**Problem details**. Only lines below containing the string "https" should be counted; please give that count by itself.

**Data extracted from a collection**.
* * *

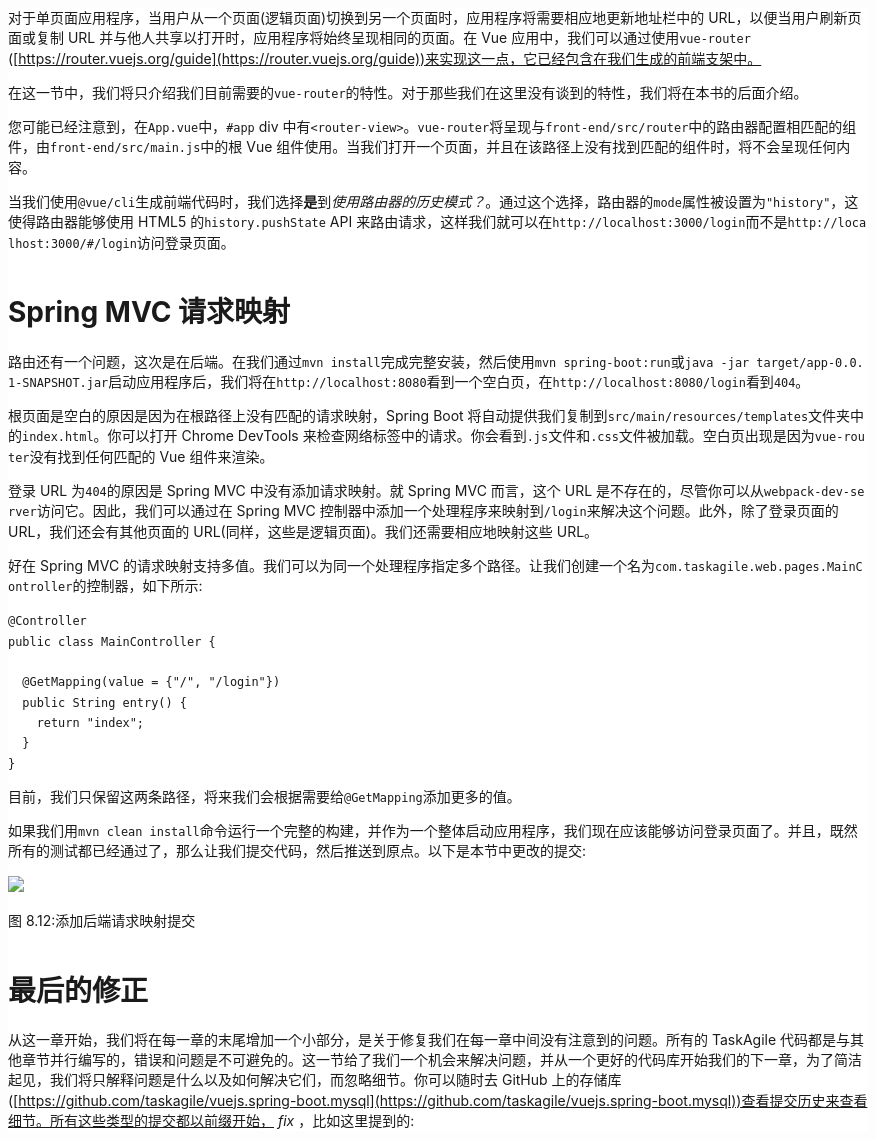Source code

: 对于单页面应用程序，当用户从一个页面(逻辑页面)切换到另一个页面时，应用程序将需要相应地更新地址栏中的 URL，以便当用户刷新页面或复制 URL 并与他人共享以打开时，应用程序将始终呈现相同的页面。在 Vue 应用中，我们可以通过使用`vue-router`([https://router.vuejs.org/guide](https://router.vuejs.org/guide))来实现这一点，它已经包含在我们生成的前端支架中。

在这一节中，我们将只介绍我们目前需要的`vue-router`的特性。对于那些我们在这里没有谈到的特性，我们将在本书的后面介绍。

您可能已经注意到，在`App.vue`中，`#app` div 中有`<router-view>`。`vue-router`将呈现与`front-end/src/router`中的路由器配置相匹配的组件，由`front-end/src/main.js`中的根 Vue 组件使用。当我们打开一个页面，并且在该路径上没有找到匹配的组件时，将不会呈现任何内容。

当我们使用`@vue/cli`生成前端代码时，我们选择**是**到*使用路由器的历史模式？*。通过这个选择，路由器的`mode`属性被设置为`"history"`，这使得路由器能够使用 HTML5 的`history.pushState` API 来路由请求，这样我们就可以在`http://localhost:3000/login`而不是`http://localhost:3000/#/login`访问登录页面。

# Spring MVC 请求映射

路由还有一个问题，这次是在后端。在我们通过`mvn install`完成完整安装，然后使用`mvn spring-boot:run`或`java -jar target/app-0.0.1-SNAPSHOT.jar`启动应用程序后，我们将在`http://localhost:8080`看到一个空白页，在`http://localhost:8080/login`看到`404`。

根页面是空白的原因是因为在根路径上没有匹配的请求映射，Spring Boot 将自动提供我们复制到`src/main/resources/templates`文件夹中的`index.html`。你可以打开 Chrome DevTools 来检查网络标签中的请求。你会看到`.js`文件和`.css`文件被加载。空白页出现是因为`vue-router`没有找到任何匹配的 Vue 组件来渲染。

登录 URL 为`404`的原因是 Spring MVC 中没有添加请求映射。就 Spring MVC 而言，这个 URL 是不存在的，尽管你可以从`webpack-dev-server`访问它。因此，我们可以通过在 Spring MVC 控制器中添加一个处理程序来映射到`/login`来解决这个问题。此外，除了登录页面的 URL，我们还会有其他页面的 URL(同样，这些是逻辑页面)。我们还需要相应地映射这些 URL。

好在 Spring MVC 的请求映射支持多值。我们可以为同一个处理程序指定多个路径。让我们创建一个名为`com.taskagile.web.pages.MainController`的控制器，如下所示:

```
@Controller
public class MainController {

  @GetMapping(value = {"/", "/login"})
  public String entry() {
    return "index";
  }
}
```

目前，我们只保留这两条路径，将来我们会根据需要给`@GetMapping`添加更多的值。

如果我们用`mvn clean install`命令运行一个完整的构建，并作为一个整体启动应用程序，我们现在应该能够访问登录页面了。并且，既然所有的测试都已经通过了，那么让我们提交代码，然后推送到原点。以下是本节中更改的提交:

![](assets/75936a82-3c44-4a7f-9445-e64ac93e2264.png)

图 8.12:添加后端请求映射提交

# 最后的修正

从这一章开始，我们将在每一章的末尾增加一个小部分，是关于修复我们在每一章中间没有注意到的问题。所有的 TaskAgile 代码都是与其他章节并行编写的，错误和问题是不可避免的。这一节给了我们一个机会来解决问题，并从一个更好的代码库开始我们的下一章，为了简洁起见，我们将只解释问题是什么以及如何解决它们，而忽略细节。你可以随时去 GitHub 上的存储库([https://github.com/taskagile/vuejs.spring-boot.mysql](https://github.com/taskagile/vuejs.spring-boot.mysql))查看提交历史来查看细节。所有这些类型的提交都以前缀开始， *fix* ，比如这里提到的:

* * *

**Answer box**. 2